Benjamin Netanyahu is no different than his predecessors; he delays decisions on the two central issues on his table: countering the Iranian threat and the future of the West Bank. Meanwhile, everyone is busily engaged in empty dialogue about his intentions and motives. Will he free himself from the shadow of his father and the pressures of his spouse? Is he afraid of Barack Obama and Avigdor Lieberman? Does he admire his former commander, Ehud Barak? Or, precisely the opposite, is he maneuvering the Americans and the forum of seven ministers according to his wishes?

At the start of his tenure, Netanyahu exhibited a direct and unsophisticated approach vis-a-vis the Palestinians. He stopped the Annapolis process and spoke about "economic peace." This allowed his rival, Mahmoud Abbas, to corner him as a rejectionist and frighten him with the delegitimization of Israel through the Goldstone Report and the international boycott movement. In order to extricate himself, Netanyahu had to pay by accepting the two-state solution, freezing settlements and limiting construction in East Jerusalem, as well as by cooperating with the United Nations following the flotilla incident.

Over the summer, the situation turned. The prime minister emerged from the corral, brought about the resumption of direct talks with the Palestinians and managed to cause uncertainty as to his intentions - all without conceding anything. His peace speeches in Washington, in which he referred to the "West Bank" - sacrilege of the Likud heritage - led the following question to resurface: What does Netanyahu want? A blame game with Abbas, American approval for an assault on Iran, or to be done with the occupation and the settlements?

As far as the prime minister is concerned, this is an ideal situation. His rivals at home and abroad are finding it difficult to decipher him and prepare accordingly. If he now manages to get through the issue of the settlement freeze, Netanyahu will enjoy freedom of action as relates to the Palestinians, until the deadline that was set for the negotiations.
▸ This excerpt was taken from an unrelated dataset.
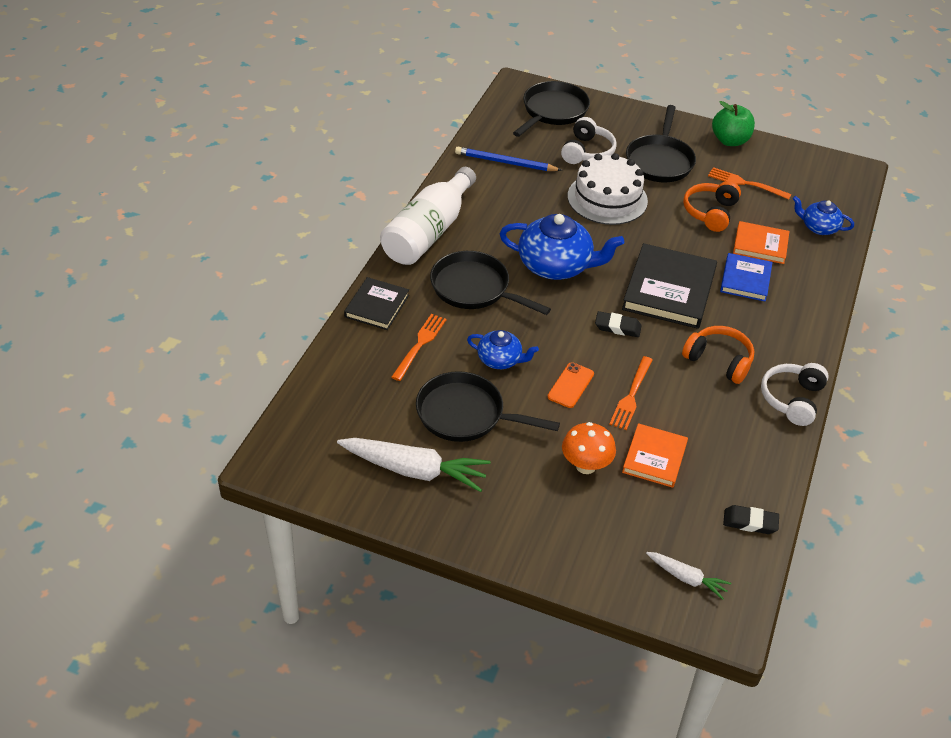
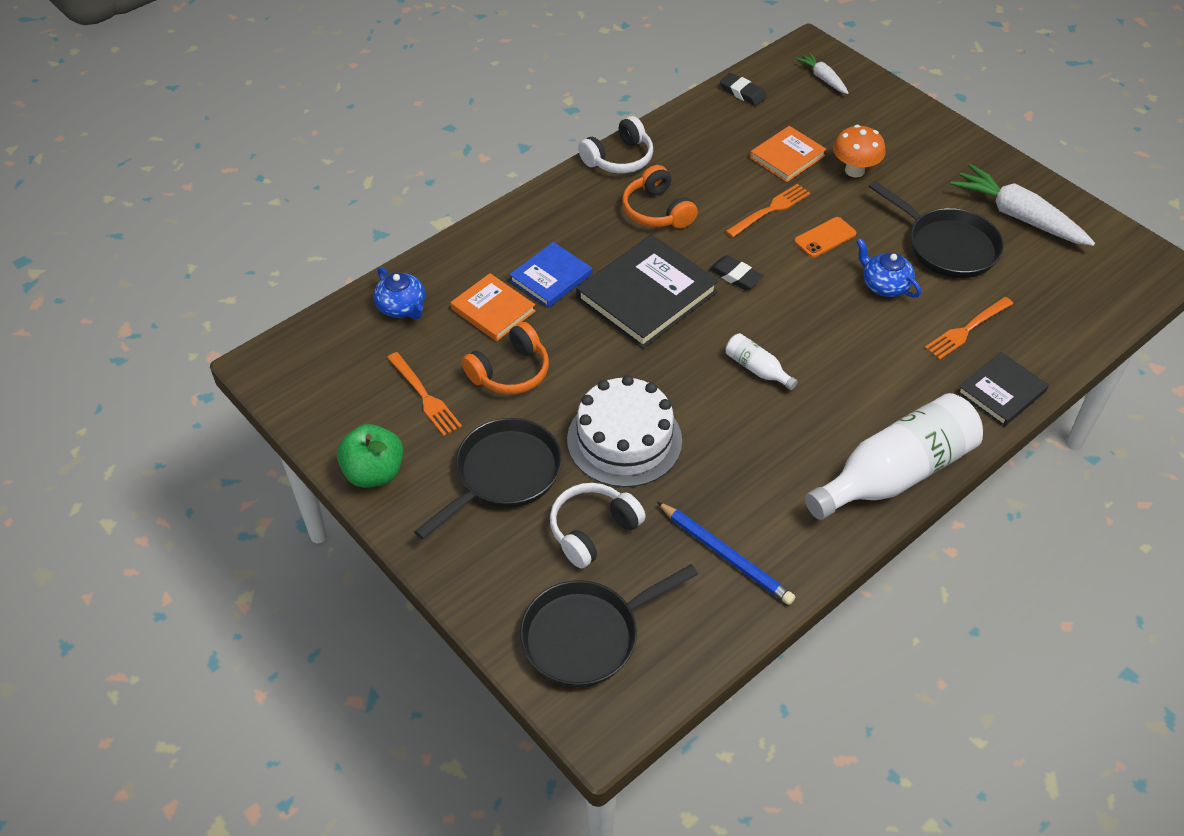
camera: 150 degrees left, 5 degrees up
black pan [430,251,551,315] -> none
blue teapot [500,214,624,280] -> white bottle [725,333,798,390]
But compared to the sophistication he has displayed on the Palestinian front, Netanyahu was caught by strategic inferiority vis-a-vis Iran. His declaration that an Iranian bomb would be a "second holocaust," an intolerable existential threat to Israel, convinced the world of his determination to attack Iran, which led to a detailed media discussion of a potential operation. This transparency enabled the Iranians to build up a military and diplomatic machine to counter this possibility, to threaten to destroy Tel Aviv if it is attacked and to present itself as a future victim to Israeli thuggery.

Under such circumstances, precisely when everyone expects an Israeli air armada over Natanz, Netanyahu must not attack. Following an anticipated path is a recipe for strategic disaster, as Liddell Hart warned.

Netanyahu must take advantage of the time-out expected in the Palestinian track to formulate a more sophisticated strategy regarding Iran, one that would leverage its weaknesses and neutralize its ability to harm Israel. The Iranians are cunning and careful, but they too have weak spots - just like Nasser and Saddam Hussein, who preceded them in challenging Israel's strategic supremacy in the region, and were defeated.

Instead of rushing toward a frontal confrontation, Israel needs an indirect approach. Finding it will be Netanyahu's essential task, the minute he manages to extricate himself from the chatter over the settlement freeze.